Objective: To describe the use of infliximab in a patient with refractory Behcet's disease (BD). Clinical features: The patient, a 39‐year‐old woman, had been suffering from BD for over 15 years. Previous therapy, including cyclophosphamide, methotrexate, interferon alpha‐ 2a and steroids, was not controlling her symptoms of severe cutaneous/oral/genital ulcers, uveitis, iritis, chronic sinusitis, diarrhoea, abdominal cramps and severe joint pain. A trial of infliximab, an anti‐tumour necrosis factor alpha (TNFα) monoclonal antibody, was commenced to control the symptoms. Outcome: A course of IV infliximab at 3 mg/kg was administered at weeks zero, two and six. During this period progress was measured using various indices, including the Health Assessment Questionnaire (HAQ) Disability Index and the Arthritis Impact Measurement Scale (AIMS) Anxiety Score, as well as a personal diary. The patient described almost immediate relief from diarrhoea and abdominal cramps. At the end of the six week treatment period, both the HAQ Disability Index and AIMS Anxiety score had decreased from 2.1 and 4.6 respectively, to zero, and the patient reported relief from joint pain, and healing of oral and genital ulcers.
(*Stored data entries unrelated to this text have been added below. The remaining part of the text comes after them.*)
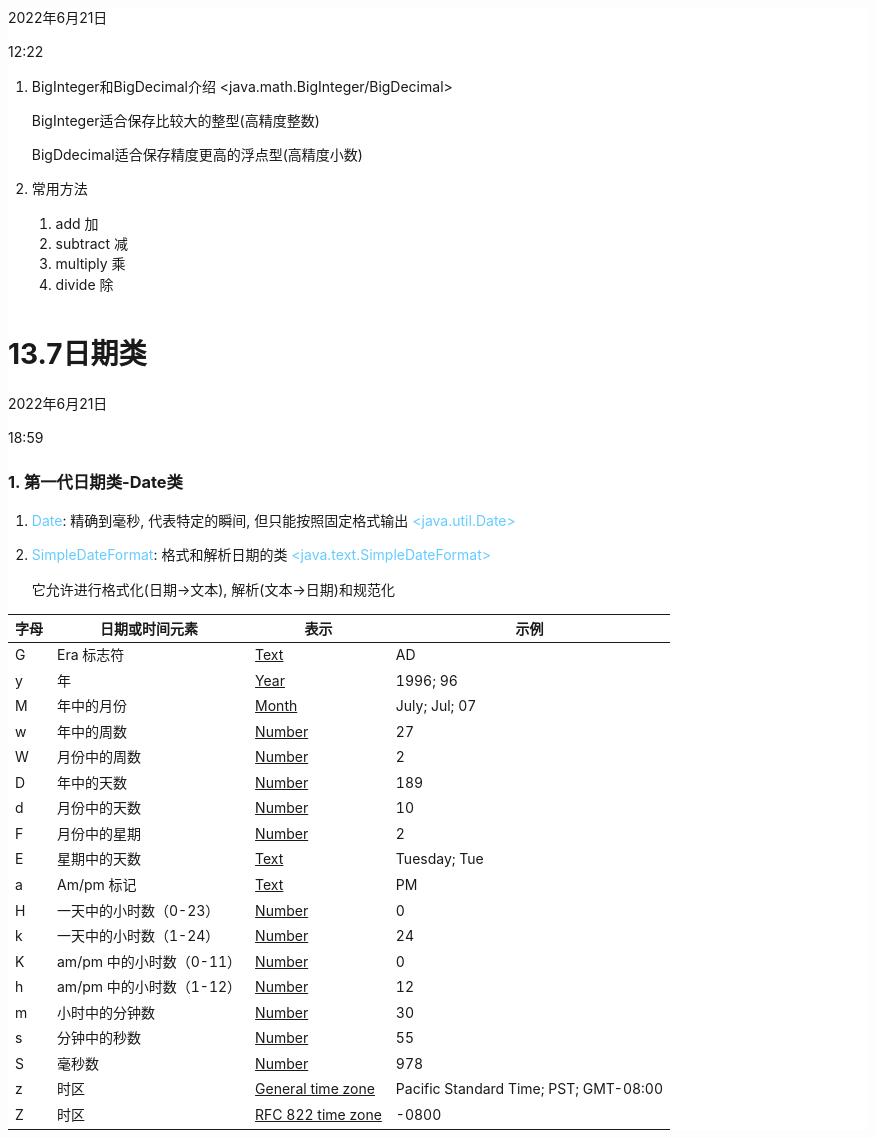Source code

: 2022年6月21日

12:22

1.  BigInteger和BigDecimal介绍 \<java.math.BigInteger/BigDecimal\>

    BigInteger适合保存比较大的整型(高精度整数)

    BigDdecimal适合保存精度更高的浮点型(高精度小数)

2.  常用方法
    1.  add 加
    2.  subtract 减
    3.  multiply 乘
    4.  divide 除

# 13.7日期类

2022年6月21日

18:59

### 1. 第一代日期类-Date类 

1.  <font color='#66ccff'>Date</font>: 精确到毫秒, 代表特定的瞬间, 但只能按照固定格式输出 <font color='#66ccff'><java.util.Date></font>
2.  <font color='#66ccff'>SimpleDateFormat</font>: 格式和解析日期的类 <font color='#66ccff'>\<java.text.SimpleDateFormat></font>

    它允许进行格式化(日期-\>文本), 解析(文本-\>日期)和规范化

| 字母 | 日期或时间元素           | 表示                                                         | 示例                                  |
| ---- | ------------------------ | ------------------------------------------------------------ | ------------------------------------- |
| G    | Era 标志符               | [Text](https://tool.oschina.net/uploads/apidocs/jdk-zh/java/text/SimpleDateFormat.html#text) | AD                                    |
| y    | 年                       | [Year](https://tool.oschina.net/uploads/apidocs/jdk-zh/java/text/SimpleDateFormat.html#year) | 1996; 96                              |
| M    | 年中的月份               | [Month](https://tool.oschina.net/uploads/apidocs/jdk-zh/java/text/SimpleDateFormat.html#month) | July; Jul; 07                         |
| w    | 年中的周数               | [Number](https://tool.oschina.net/uploads/apidocs/jdk-zh/java/text/SimpleDateFormat.html#number) | 27                                    |
| W    | 月份中的周数             | [Number](https://tool.oschina.net/uploads/apidocs/jdk-zh/java/text/SimpleDateFormat.html#number) | 2                                     |
| D    | 年中的天数               | [Number](https://tool.oschina.net/uploads/apidocs/jdk-zh/java/text/SimpleDateFormat.html#number) | 189                                   |
| d    | 月份中的天数             | [Number](https://tool.oschina.net/uploads/apidocs/jdk-zh/java/text/SimpleDateFormat.html#number) | 10                                    |
| F    | 月份中的星期             | [Number](https://tool.oschina.net/uploads/apidocs/jdk-zh/java/text/SimpleDateFormat.html#number) | 2                                     |
| E    | 星期中的天数             | [Text](https://tool.oschina.net/uploads/apidocs/jdk-zh/java/text/SimpleDateFormat.html#text) | Tuesday; Tue                          |
| a    | Am/pm 标记               | [Text](https://tool.oschina.net/uploads/apidocs/jdk-zh/java/text/SimpleDateFormat.html#text) | PM                                    |
| H    | 一天中的小时数（0-23）   | [Number](https://tool.oschina.net/uploads/apidocs/jdk-zh/java/text/SimpleDateFormat.html#number) | 0                                     |
| k    | 一天中的小时数（1-24）   | [Number](https://tool.oschina.net/uploads/apidocs/jdk-zh/java/text/SimpleDateFormat.html#number) | 24                                    |
| K    | am/pm 中的小时数（0-11） | [Number](https://tool.oschina.net/uploads/apidocs/jdk-zh/java/text/SimpleDateFormat.html#number) | 0                                     |
| h    | am/pm 中的小时数（1-12） | [Number](https://tool.oschina.net/uploads/apidocs/jdk-zh/java/text/SimpleDateFormat.html#number) | 12                                    |
| m    | 小时中的分钟数           | [Number](https://tool.oschina.net/uploads/apidocs/jdk-zh/java/text/SimpleDateFormat.html#number) | 30                                    |
| s    | 分钟中的秒数             | [Number](https://tool.oschina.net/uploads/apidocs/jdk-zh/java/text/SimpleDateFormat.html#number) | 55                                    |
| S    | 毫秒数                   | [Number](https://tool.oschina.net/uploads/apidocs/jdk-zh/java/text/SimpleDateFormat.html#number) | 978                                   |
| z    | 时区                     | [General time zone](https://tool.oschina.net/uploads/apidocs/jdk-zh/java/text/SimpleDateFormat.html#timezone) | Pacific Standard Time; PST; GMT-08:00 |
| Z    | 时区                     | [RFC 822 time zone](https://tool.oschina.net/uploads/apidocs/jdk-zh/java/text/SimpleDateFormat.html#rfc822timezone) | -0800                                 |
Six weeks after treatment finished the patient suffered a relapse of ulcers, joint pain and abdominal symptoms. Maintenance infliximab was commenced at 3 mg/kg IV every eight weeks. Discussion: This case, and other published reports describing short‐term use of infliximab in BD, suggest that infliximab may be suitable for the treatment of refractory BD. However maintenance therapy may be required to achieve long‐term symptom control in some patients, such as the one described in this report.